* _What to do_: What is the number of lines in these entries that contain "bottle"? State it alone.

[Stored data]

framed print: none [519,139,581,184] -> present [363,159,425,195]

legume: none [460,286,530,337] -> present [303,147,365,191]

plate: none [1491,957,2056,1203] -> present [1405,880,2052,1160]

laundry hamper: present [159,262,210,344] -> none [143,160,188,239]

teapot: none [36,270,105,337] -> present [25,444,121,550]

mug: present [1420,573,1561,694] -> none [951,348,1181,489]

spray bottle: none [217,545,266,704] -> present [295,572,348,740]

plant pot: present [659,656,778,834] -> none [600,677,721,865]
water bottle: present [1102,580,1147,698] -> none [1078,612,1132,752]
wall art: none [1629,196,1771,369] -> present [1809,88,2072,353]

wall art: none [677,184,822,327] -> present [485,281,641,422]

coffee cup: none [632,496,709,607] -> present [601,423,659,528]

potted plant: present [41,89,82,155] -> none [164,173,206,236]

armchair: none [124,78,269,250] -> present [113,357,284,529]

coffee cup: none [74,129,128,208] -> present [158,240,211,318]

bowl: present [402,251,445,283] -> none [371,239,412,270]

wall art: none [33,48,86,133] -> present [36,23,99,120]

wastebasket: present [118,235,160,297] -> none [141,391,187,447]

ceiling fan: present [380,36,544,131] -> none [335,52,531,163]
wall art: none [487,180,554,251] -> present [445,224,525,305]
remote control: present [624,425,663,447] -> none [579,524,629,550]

* _Output for this exercise_: 2